它们多饰于靠背板、挡板上等圆型和方型开光中。
在团龙型螭龙图案中,也偶见正面双目形象,但身尾盘桓成圆状,既非兽形又非蛇体,近乎环形装饰图案。
还有,某些交椅后腿前曲夹角角牙上的螭龙纹,身尾后翻绕首,为团龙式,双爪一般已被简化掉,有的呈拐子纹式,年份显然偏晚。
清早期黄花梨闷户橱(联二式)(见王正书:《明清家具鉴定》,上海书店出版社。) 黄花梨闷户柜抽屉面板上纹饰为团龙式螭龙 3.草龙(凤)式
(1)最显著特点为螭龙爪部变成卷草状,故得名;(2)身尾蔓卷,如一团翻动的草叶;3)图案多繁复富丽、热烈浪漫。
4.单草叶式
这是清早期螭龙纹中的一个特殊图案设计;(1)螭龙身体抽象为一个单独的草叶状;(2)螭首大嘴贲张尤为明显;(3)最后发展为螭龙的头、身、尾、爪蜕化为至为简单的二弯形图案。这种形态多数出现在椅类的独板靠背上,螭纹左右对称。
对称是大多数图案的设计准则,在明式家具上也充分表现。空间狭小而又要对称成双,图案不得不进行简化。匠师们在极小的空间中,要表现对称的双螭龙纹,只好将螭体缩小简化为一勾草叶,以相对突出“张嘴”螭首。突出重点和主体,其他部位简略处理,其道理如一些现代雕塑,只突出人的面部。这是设计的一种权变和简化智慧。

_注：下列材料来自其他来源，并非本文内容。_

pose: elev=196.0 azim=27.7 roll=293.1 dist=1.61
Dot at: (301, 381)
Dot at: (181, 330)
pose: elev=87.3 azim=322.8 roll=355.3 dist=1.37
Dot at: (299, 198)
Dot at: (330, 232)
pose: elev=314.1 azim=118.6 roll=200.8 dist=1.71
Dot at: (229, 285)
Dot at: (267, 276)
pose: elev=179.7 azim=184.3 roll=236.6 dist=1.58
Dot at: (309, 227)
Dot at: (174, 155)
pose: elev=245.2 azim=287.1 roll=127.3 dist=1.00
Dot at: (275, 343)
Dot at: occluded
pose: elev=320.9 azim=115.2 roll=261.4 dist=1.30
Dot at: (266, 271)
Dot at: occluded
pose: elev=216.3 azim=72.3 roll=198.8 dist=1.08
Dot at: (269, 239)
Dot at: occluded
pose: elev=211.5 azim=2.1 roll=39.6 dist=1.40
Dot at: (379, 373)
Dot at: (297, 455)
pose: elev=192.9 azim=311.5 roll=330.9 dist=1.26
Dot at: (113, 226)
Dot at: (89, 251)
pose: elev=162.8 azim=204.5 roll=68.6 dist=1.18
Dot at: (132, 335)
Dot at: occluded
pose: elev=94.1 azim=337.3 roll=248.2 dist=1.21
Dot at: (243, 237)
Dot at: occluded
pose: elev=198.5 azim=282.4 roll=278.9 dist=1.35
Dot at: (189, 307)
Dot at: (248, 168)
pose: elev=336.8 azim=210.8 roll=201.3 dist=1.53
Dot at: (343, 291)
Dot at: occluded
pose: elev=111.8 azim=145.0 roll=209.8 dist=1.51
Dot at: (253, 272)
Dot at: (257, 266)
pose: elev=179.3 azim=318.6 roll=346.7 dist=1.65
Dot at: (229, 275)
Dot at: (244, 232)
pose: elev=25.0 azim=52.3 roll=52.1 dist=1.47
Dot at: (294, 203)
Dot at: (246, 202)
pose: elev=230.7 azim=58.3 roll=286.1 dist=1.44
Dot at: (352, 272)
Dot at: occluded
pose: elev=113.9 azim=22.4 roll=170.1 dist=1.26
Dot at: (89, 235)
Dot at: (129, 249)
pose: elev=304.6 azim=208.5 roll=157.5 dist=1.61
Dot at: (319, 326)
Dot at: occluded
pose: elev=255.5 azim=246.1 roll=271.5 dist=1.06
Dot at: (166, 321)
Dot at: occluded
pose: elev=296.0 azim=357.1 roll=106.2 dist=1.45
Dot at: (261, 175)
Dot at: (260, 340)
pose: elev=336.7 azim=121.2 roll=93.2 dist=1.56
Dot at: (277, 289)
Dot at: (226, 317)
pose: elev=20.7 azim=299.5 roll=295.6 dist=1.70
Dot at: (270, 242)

“单草叶式螭龙纹”造型为一个大口贲张的龙头加之一个卷草形的简化螭身,龙头也有草叶化颂向,形态距原初的侧面螭龙纹已差距很大,图案化程度很高(图一)。其再发展一步,龙头的大嘴简化为近卷草形,口眼在头上消失,对称的龙纹近乎正反向组合的“草叶纹”(图二)。
这种螭首形态的变化规律是纹样的细部越来越充满着草叶状的装饰意味,上颔逐渐加长,下颔日趋变短,最后口的形象近于消失。这也基本符合螭龙纹基本的演变规律,逐渐脱离螭龙“写实”原型,更加草叶化、拐子化或抽象化。
椅子靠背板开光中单草叶式螭龙纹:
图一 图二 5.多草叶组合式(多个“c形”草叶)组合(后期拐子化)
(1)螭龙头部与草叶状图案化螭身连接;(2)螭龙身体由多个草叶纹呈正向、反向多重组合,拼接渐次变小的草叶纹。(3)有正首型、回首型,有游动状,有行走状;(4)四肢荡然无存,由较小的草叶纹替代;(5)年代偏晚者,草纹由圆渐方,或与方钩状纹(拐子纹)相组合,年代应是清早期偏晚之式,与清中期的拐子纹只咫尺之遥了。
清早期紫檀炕桌(高束腰雕寿字纹式)(见台北国立历史博物馆:《风华再现——明清家具收藏展》) 6.创意异变式
清早期后期,螭龙纹一方面经过规则和定型,形成节奏化、对称化等更为定型的形式;另一方面,也有更恣意创变的无规律可循的新图案。螭龙纹演化成更繁复或更简单的抽象图案,个性强,少见重复者。这种创意性图像的艺术价值当然要远远高于许多雷同化的图案,创意性越强,价值越大。
黄花梨交椅靠背板上创意异变式螭龙纹 7.螭尾纹
家具牙板、前梃上,左右张嘴相向两条大螭龙之间,规律性地存在着“卷草形”(“分叉卷曲”状尾部)纹样,一如大螭龙卷草形之尾端(“分叉卷曲”状尾部),这种卷草形“螭尾纹”代表着小螭龙。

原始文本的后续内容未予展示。